I used quicksort & binary search. I knew there exists a quicker algorithm using counting sort , but I would like to know why this gives me WA:

[pascal]
program miazio;

type mia = array [1..10000] of longint;

var
t:mia;
i, j, k, l:longint;
le, e, lz, z, kejs:longint;
poz, lewy, srodek, prawy:longint;


begin

kejs:=0;

while not eof do
begin

readln (le, lz);
if (le = 0) and (lz = 0) then exit;

inc (kejs);
writeln ('CASE# ', kejs, ':');

for i:=1 to le do
readln (t );

qsort (t);

for z:=1 to lz do
begin

readln (l);

lewy:=1;
prawy:=le;

repeat

srodek:=(lewy + prawy) div 2;

if t [srodek] <> l then
if t [srodek] < l then
lewy:=srodek else
prawy:=srodek;

until (t [srodek] = l) or (lewy >= prawy) or ((lewy = prawy - 1) and (lewy = srodek));

if (lewy = srodek) and (lewy = prawy - 1) then inc (srodek);

if t [srodek] <> l then
writeln (l, ' not found') else

begin

while (t [srodek - 1] = l) and (srodek > 1) do
dec (srodek);

writeln (l, ' found at ', srodek);

end;

end;

end;

end.
[/pascal]

I deleted procedure quicksort, which must be right as I cut if from Free Pascal's sample qsort.pp

Posted: Wed Jun 23, 2004 11:05 am
by miras
Dear Kiha

Sth is wrong with you BS
( try to rewrite it )

BTW i think that it is why u get WA...


:evil:

10474

Posted: Sun Jun 12, 2005 8:27 am
by Salman
got TLE on 10474

How can I improve????

[code]

code removed after AC


[/code]

Posted: Sun Jun 12, 2005 3:08 pm
by sidky
change the whole approach. the solution can be retrived in constant time.

Posted: Tue Jun 14, 2005 10:50 pm
by Mohammad Mahmudur Rahman
to Salman -
You can get it within time limit using binary search, too. But you must use a faster (n log n) sorting algorithm.

to Sidky -
Will you explain what is the O(1) method? I can see a O(n) solution using counting sort & AFAIK the judge solution for this problem is based on this method, too. But O(1) seems to be too much for me. :(

O(1) explanation

Posted: Wed Jun 15, 2005 12:43 pm
by Sedefcho
Mohammad Mahmudur Rahman,

I suggest you read the previous posts about this problem.

What is meant by O(1) is that you can give the answer
for each Query Number in a given TEST in a O(1) time.

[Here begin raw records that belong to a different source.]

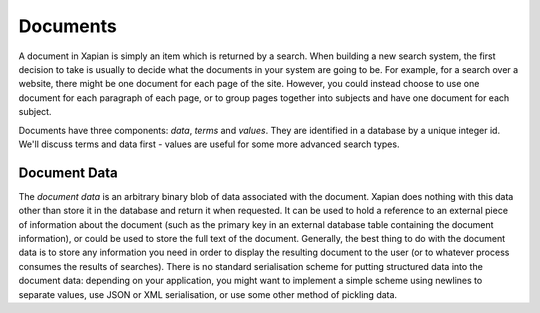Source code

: Documents
=========

A document in Xapian is simply an item which is returned by a search. When
building a new search system, the first decision to take is usually to
decide what the documents in your system are going to be. For example, for
a search over a website, there might be one document for each page of the
site. However, you could instead choose to use one document for each
paragraph of each page, or to group pages together into subjects and have
one document for each subject.

Documents have three components: `data`, `terms` and `values`.  They are
identified in a database by a unique integer id.  We'll discuss terms and
data first - values are useful for some more advanced search types.

Document Data
-------------

The `document data` is an arbitrary binary blob of data associated with the
document.  Xapian does nothing with this data other than store it in the
database and return it when requested. It can be used to hold a reference
to an external piece of information about the document (such as the primary
key in an external database table containing the document information), or
could be used to store the full text of the document. Generally, the best
thing to do with the document data is to store any information you need in
order to display the resulting document to the user (or to whatever process
consumes the results of searches).  There is no standard serialisation
scheme for putting structured data into the document data: depending on
your application, you might want to implement a simple scheme using
newlines to separate values, use JSON or XML serialisation, or use some
other method of pickling data.
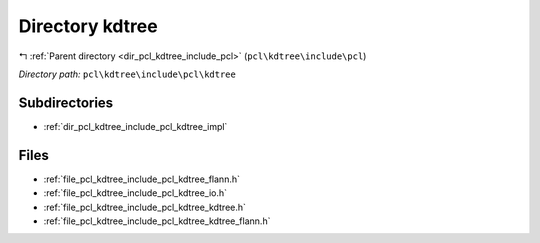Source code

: .. _dir_pcl_kdtree_include_pcl_kdtree:


Directory kdtree
================


|exhale_lsh| :ref:`Parent directory <dir_pcl_kdtree_include_pcl>` (``pcl\kdtree\include\pcl``)

.. |exhale_lsh| unicode:: U+021B0 .. UPWARDS ARROW WITH TIP LEFTWARDS

*Directory path:* ``pcl\kdtree\include\pcl\kdtree``

Subdirectories
--------------

- :ref:`dir_pcl_kdtree_include_pcl_kdtree_impl`


Files
-----

- :ref:`file_pcl_kdtree_include_pcl_kdtree_flann.h`
- :ref:`file_pcl_kdtree_include_pcl_kdtree_io.h`
- :ref:`file_pcl_kdtree_include_pcl_kdtree_kdtree.h`
- :ref:`file_pcl_kdtree_include_pcl_kdtree_kdtree_flann.h`



What I call a TEST is (A) plus (B), where:
(A) is the SET of the N numbers which are given
(B) is the SET of the Q numbers ( the SET of the query numbers )

So how it goes ?
(1) you read the N numbers which are given
(2) you do some preprocessing
(3) you start reading the Q query numbers and each time a query
number comes from the input you can give the answer for that
query number in O(1) time

The key phrase in this problem is that the numbers given are
in the interval [1,10000]. Which allows a memoization approach
to be used ( that memoization is done in the preprocessing
phase - see (2) above ).

No binary search is needed, no sorting, no complex data
structures. Two arrays of 10000 elements each will be enough.